Top of Provided records

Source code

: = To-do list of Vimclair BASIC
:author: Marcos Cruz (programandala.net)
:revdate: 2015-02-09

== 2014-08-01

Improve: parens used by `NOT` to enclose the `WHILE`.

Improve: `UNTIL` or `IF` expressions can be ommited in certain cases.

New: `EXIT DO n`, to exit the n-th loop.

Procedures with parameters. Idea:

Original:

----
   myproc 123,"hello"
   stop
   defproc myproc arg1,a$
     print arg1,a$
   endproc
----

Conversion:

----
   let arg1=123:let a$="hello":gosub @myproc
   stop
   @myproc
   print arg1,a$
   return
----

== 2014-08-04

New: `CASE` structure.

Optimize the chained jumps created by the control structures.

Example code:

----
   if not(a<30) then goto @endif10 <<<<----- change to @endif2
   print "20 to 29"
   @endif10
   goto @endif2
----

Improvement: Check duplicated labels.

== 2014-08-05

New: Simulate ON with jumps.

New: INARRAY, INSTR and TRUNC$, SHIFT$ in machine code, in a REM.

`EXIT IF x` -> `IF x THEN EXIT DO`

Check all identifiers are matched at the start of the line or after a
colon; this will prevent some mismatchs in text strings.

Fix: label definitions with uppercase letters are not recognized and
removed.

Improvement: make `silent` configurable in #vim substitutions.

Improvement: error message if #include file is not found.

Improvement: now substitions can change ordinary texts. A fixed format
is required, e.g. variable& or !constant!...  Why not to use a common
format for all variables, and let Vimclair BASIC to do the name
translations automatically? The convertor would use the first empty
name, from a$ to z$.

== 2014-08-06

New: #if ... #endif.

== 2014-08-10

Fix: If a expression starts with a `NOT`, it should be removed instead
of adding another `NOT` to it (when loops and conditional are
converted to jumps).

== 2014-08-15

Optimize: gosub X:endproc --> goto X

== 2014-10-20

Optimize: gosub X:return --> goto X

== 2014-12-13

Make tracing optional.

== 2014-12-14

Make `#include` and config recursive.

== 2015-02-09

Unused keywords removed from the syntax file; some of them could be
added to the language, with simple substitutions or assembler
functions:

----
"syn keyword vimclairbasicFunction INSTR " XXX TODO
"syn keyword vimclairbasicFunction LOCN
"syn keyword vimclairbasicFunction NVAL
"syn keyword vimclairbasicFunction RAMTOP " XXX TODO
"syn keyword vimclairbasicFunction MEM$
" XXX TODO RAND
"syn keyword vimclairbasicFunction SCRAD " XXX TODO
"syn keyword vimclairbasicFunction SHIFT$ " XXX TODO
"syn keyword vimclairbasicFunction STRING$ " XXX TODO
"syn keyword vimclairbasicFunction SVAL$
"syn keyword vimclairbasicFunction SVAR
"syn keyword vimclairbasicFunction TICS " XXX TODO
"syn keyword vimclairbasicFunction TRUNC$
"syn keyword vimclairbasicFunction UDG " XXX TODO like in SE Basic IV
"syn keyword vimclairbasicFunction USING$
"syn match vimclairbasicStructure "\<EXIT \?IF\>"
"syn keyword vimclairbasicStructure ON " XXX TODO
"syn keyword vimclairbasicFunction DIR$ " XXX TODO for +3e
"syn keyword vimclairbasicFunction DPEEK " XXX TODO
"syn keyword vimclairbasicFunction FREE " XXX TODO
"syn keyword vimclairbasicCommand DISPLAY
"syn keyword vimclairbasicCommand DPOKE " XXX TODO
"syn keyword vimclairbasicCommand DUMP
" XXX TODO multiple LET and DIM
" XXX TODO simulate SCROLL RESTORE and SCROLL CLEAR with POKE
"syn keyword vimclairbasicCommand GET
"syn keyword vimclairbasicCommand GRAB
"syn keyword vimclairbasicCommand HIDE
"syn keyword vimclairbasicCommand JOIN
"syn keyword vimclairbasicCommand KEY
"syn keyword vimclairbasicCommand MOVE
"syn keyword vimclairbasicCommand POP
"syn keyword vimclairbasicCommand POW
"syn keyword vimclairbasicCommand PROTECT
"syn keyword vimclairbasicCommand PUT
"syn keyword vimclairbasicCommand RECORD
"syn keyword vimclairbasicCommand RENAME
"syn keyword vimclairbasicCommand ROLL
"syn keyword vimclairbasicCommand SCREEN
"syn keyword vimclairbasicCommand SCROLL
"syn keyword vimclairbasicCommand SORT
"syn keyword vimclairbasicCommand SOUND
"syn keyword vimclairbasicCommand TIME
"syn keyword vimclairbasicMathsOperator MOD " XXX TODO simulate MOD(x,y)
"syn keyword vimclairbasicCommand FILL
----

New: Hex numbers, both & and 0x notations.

Bottom of Provided records
Top of Provided records

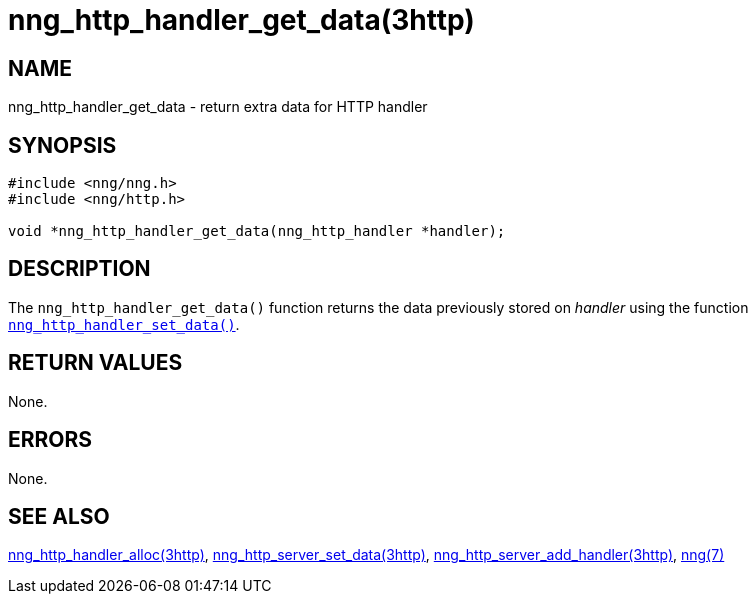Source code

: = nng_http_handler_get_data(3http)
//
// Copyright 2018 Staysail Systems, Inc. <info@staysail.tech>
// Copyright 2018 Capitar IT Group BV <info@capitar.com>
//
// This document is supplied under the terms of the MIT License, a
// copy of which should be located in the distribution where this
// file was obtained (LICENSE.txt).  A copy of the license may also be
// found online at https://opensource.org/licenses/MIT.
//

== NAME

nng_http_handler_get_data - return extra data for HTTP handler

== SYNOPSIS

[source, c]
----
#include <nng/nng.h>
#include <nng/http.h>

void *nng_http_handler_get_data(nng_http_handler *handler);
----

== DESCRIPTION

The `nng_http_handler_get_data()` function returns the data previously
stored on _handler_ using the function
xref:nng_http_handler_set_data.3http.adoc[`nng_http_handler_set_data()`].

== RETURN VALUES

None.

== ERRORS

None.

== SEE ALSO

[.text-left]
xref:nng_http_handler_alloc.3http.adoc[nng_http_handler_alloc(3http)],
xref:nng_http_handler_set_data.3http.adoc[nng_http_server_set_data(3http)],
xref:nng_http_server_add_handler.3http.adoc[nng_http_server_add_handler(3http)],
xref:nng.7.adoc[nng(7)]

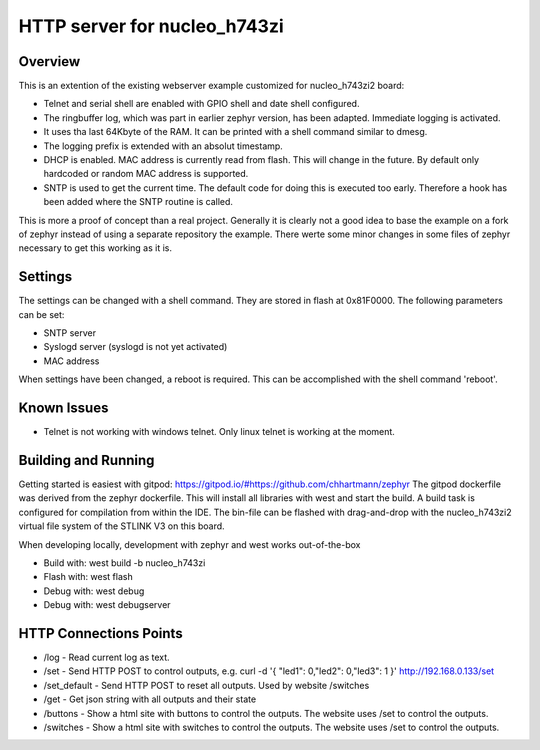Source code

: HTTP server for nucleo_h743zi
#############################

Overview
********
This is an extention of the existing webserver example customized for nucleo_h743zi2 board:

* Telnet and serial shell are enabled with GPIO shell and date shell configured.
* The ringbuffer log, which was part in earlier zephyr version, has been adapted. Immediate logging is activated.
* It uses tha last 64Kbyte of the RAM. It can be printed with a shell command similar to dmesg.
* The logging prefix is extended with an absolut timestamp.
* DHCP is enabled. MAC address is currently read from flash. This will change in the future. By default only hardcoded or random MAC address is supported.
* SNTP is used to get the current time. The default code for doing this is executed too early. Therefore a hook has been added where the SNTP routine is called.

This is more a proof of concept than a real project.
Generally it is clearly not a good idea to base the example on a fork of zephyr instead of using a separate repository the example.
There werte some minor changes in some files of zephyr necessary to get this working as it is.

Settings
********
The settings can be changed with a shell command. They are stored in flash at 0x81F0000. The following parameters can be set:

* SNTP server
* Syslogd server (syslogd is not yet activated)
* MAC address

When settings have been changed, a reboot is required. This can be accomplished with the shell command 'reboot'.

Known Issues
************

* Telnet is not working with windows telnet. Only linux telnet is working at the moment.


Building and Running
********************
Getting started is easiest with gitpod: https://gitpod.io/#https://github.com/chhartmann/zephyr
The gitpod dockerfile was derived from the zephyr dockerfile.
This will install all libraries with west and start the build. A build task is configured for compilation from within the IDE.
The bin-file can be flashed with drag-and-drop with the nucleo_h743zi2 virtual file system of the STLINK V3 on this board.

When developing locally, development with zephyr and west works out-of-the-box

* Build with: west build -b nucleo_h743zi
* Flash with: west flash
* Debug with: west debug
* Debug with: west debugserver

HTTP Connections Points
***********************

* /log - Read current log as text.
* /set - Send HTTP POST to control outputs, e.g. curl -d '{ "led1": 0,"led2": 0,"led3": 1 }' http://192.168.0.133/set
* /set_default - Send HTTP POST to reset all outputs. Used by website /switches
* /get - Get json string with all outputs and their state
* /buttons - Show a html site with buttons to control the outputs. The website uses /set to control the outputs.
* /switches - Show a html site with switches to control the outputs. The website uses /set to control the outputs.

Bottom of Provided records

Task goal: Scan the lines above for "keyword vimclairbasicCommand SORT" and for "New: Hex numbers, both & and 0x notations.". Repeat exactly the line holding each of them and every line in between.

Response:
"syn keyword vimclairbasicCommand SORT
"syn keyword vimclairbasicCommand SOUND
"syn keyword vimclairbasicCommand TIME
"syn keyword vimclairbasicMathsOperator MOD " XXX TODO simulate MOD(x,y)
"syn keyword vimclairbasicCommand FILL
----

New: Hex numbers, both & and 0x notations.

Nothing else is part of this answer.